Beware of the MultiView

I’ve been seeing some very confusing behaviour involving mod_rewrite and PHP.

I have this rewrite rule in a .htaccess file (it just allows me to see what the incoming URL looked like for test purposes):

RewriteRule (*.) x.php?x=$1 [R,L]

If I feed it a URL like:

http://www.example.com/thing/123

it matches the whole thing/123 part and maps it to my desired URL:

http://www.example.com/x.php?x=thing/123

That’s all fine. Now the weird bit.
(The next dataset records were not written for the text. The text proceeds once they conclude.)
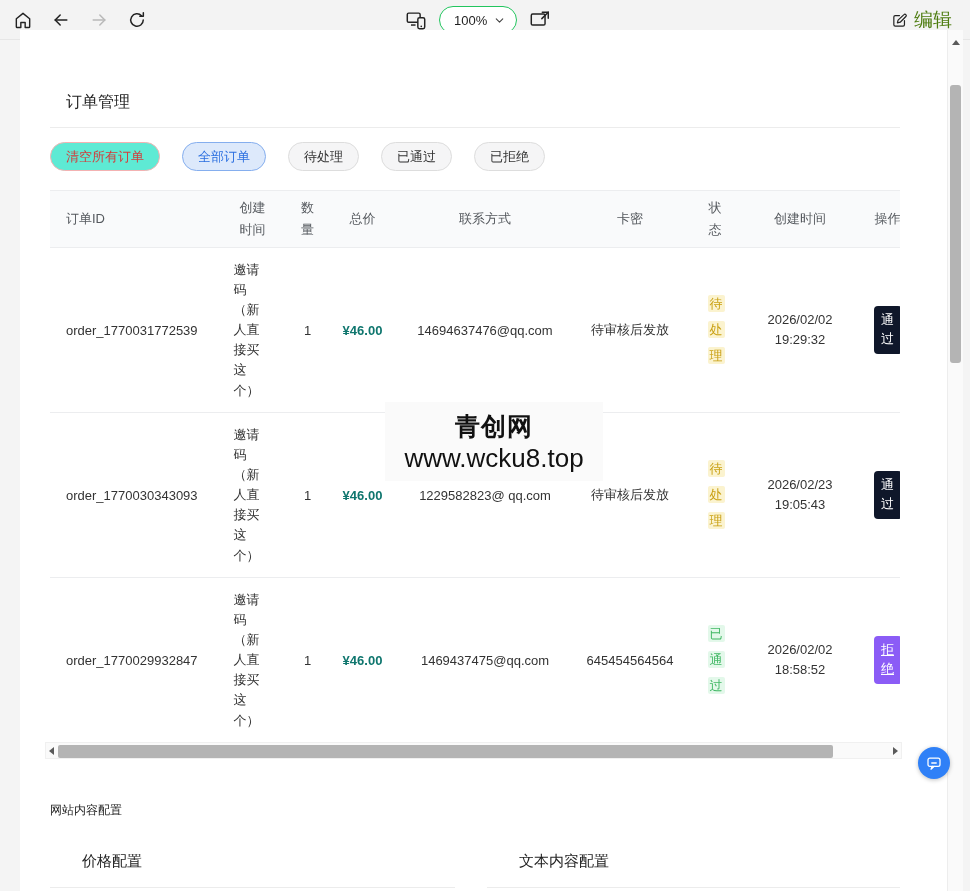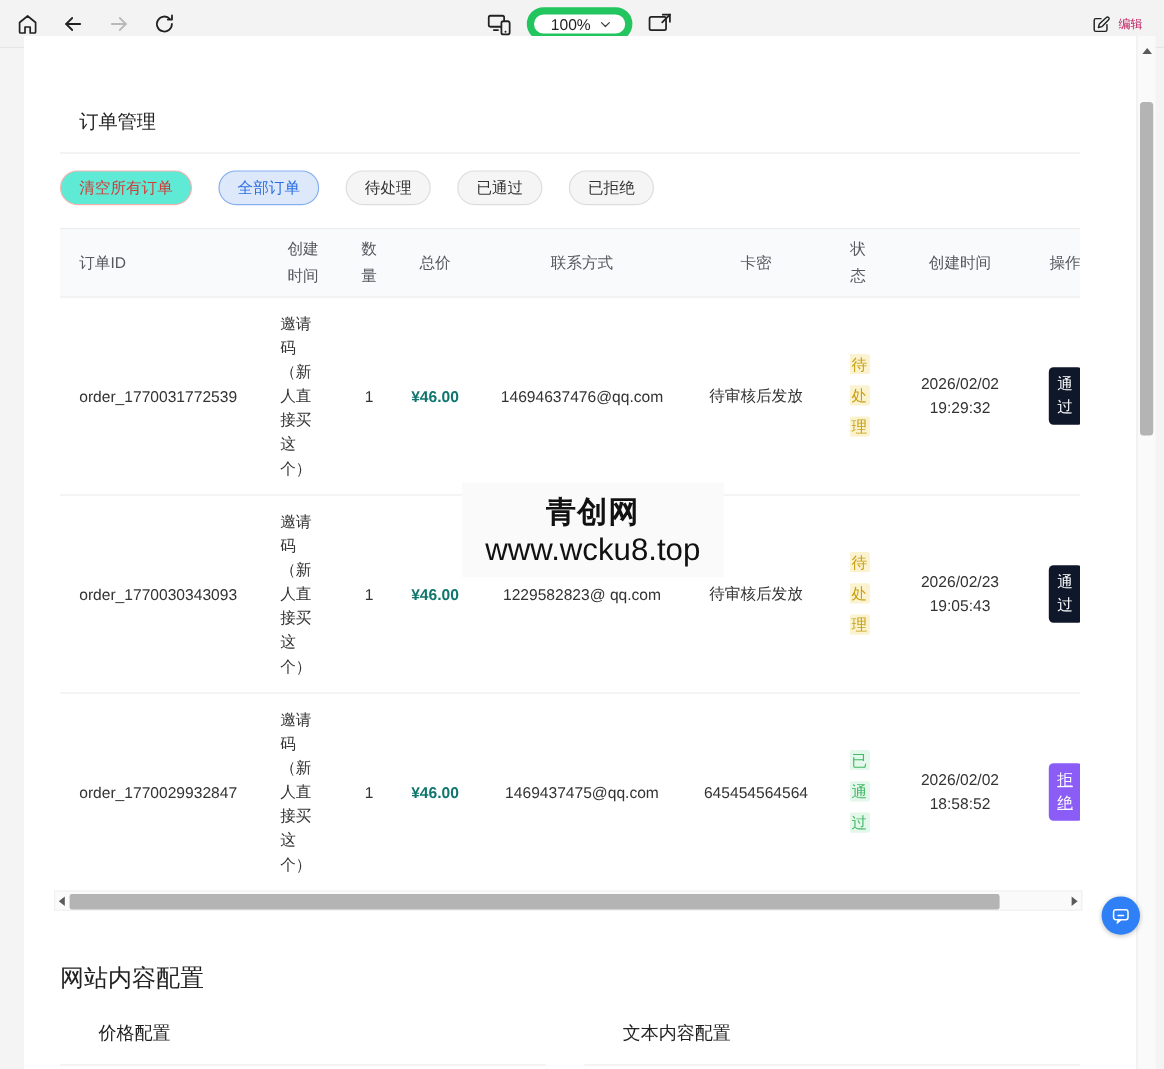--- a/index.html
+++ b/index.html
@@ -5,25 +5,25 @@
   * { margin:0; padding:0; box-sizing:border-box; }
   html,body { width:970px; height:891px; overflow:hidden;
     font-family:"Liberation Sans","DejaVu Sans",sans-serif; background:#f4f4f4; }
 
   
   .toolbar { position:absolute; left:0; top:0; width:970px; height:40px;
     background:#f3f3f3; border-bottom:1px solid #e6e6e6; }
   .tb-left { position:absolute; left:12px; top:0; height:40px; display:flex; align-items:center; gap:16px; }
   .tb-btn { width:22px; height:22px; display:flex; align-items:center; justify-content:center; cursor:pointer; }
   .tb-center { position:absolute; left:405px; top:0; height:40px; display:flex; align-items:center; gap:12px; }
-  .zoom-pill { background:#fff; border:6px solid #22c55e; border-radius:15px; height:28px;
+  .zoom-pill { background:#fff; border:1px solid #22c55e; border-radius:15px; height:28px;
     padding:0 10px 0 14px; display:flex; align-items:center; gap:6px; }
   .zoom-pill .val { font-size:13px; color:#1f1f1f; }
   .tb-right { position:absolute; right:18px; top:0; height:40px; display:flex; align-items:center; gap:6px; }
-  .tb-right .lbl { font-size:10px; color:#be185d; }
+  .tb-right .lbl { font-size:19px; color:#4d7c0f; }
 
   
   .card { position:absolute; left:20px; top:30px; width:927px; height:861px; background:#fff; }
 
   .page-title { position:absolute; left:46px; top:62px; font-size:16px; color:#222; }
   .title-rule { position:absolute; left:30px; top:97px; width:850px; height:1px; background:#ececec; }
 
   
   .filters { position:absolute; left:30px; top:112px; display:flex; gap:22px; }
   .pill { border-radius:15px; height:29px; padding:0 15px; font-size:13px; display:flex;
@@ -70,21 +70,21 @@
   .hscroll { position:absolute; left:25px; top:712px; width:857px; height:17px;
     background:#fafafa; border:1px solid #f0f0f0; display:flex; align-items:center; }
   .hs-arrow { width:11px; height:100%; display:flex; align-items:center; justify-content:center; cursor:pointer; }
   .tri-left  { width:0; height:0; border-top:4px solid transparent; border-bottom:4px solid transparent; border-right:5px solid #5a5a5a; }
   .tri-right { width:0; height:0; border-top:4px solid transparent; border-bottom:4px solid transparent; border-left:5px solid #5a5a5a; }
   .hs-track { flex:1; height:100%; position:relative; }
   .hs-thumb { position:absolute; left:1px; top:1.5px; height:13px; width:93%;
     background:#b4b4b4; border-radius:2px; cursor:grab; }
 
   
-  .section-title { position:absolute; left:30px; top:772px; font-size:20px; color:#222; }
+  .section-title { position:absolute; left:30px; top:772px; font-size:12px; color:#222; }
   .subcol { position:absolute; top:822px; height:36px; border-bottom:1px solid #ececec; }
   .subcol.left  { left:30px;  width:405px; }
   .subcol.right { left:467px; width:413px; }
   .subcol .h { font-size:15px; color:#222;margin-left:32px; }
 
   
   .vscroll { position:absolute; left:947px; top:30px; width:16px; height:861px;
     background:#fafafa; border-left:1px solid #ededed; }
   .vs-up { position:absolute; left:0; top:10px; width:16px; display:flex; justify-content:center; cursor:pointer; }
   .tri-up { width:0; height:0; border-left:4px solid transparent; border-right:4px solid transparent; border-bottom:5px solid #5a5a5a; }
If I happen to have a script with the same base name as the matching path part, like “thing.php”, it gets magically picked up and inserted into the URL, so I end up with:

http://www.example.com/x.php?x=thing.php/123

Huh?! How did the ‘.php’ get in there?

Now because this rule is in a .htaccess file, it’s handled last in the chain of things that apache might do (and there are no other rewrite rules), it must be something further upstream that’s mapping ‘thing’ to ‘thing.php’. My first idea was that it might be looking inside thing.php (using mime_magic) and mapping its type, and file extension, according to the AddType directive that PHP is enabled by. However, turning off mime magic doesn’t stop it happening, so it’s not that.

It DOES stop doing it if I disable PHP – but why should PHP be involved in this at all? The final URL will eventually hit PHP, but because in this case I’m using [R] (which forces an external redirect) in the rewrite rule, PHP won’t see that until the request returns from the browser.

Is there some automatic aliasing thing that suggests that files without extensions might be some other kind of file? Well, that sounds like a fair description of the kind of thing that Apache’s MultiViews do. Surprise surprise – I turn MultiViews off and it all starts acting normally. As yet I’ve not figured out how to stop it a little more selectively (as MultiViews are a nice feature otherwise), but I can live without them for now.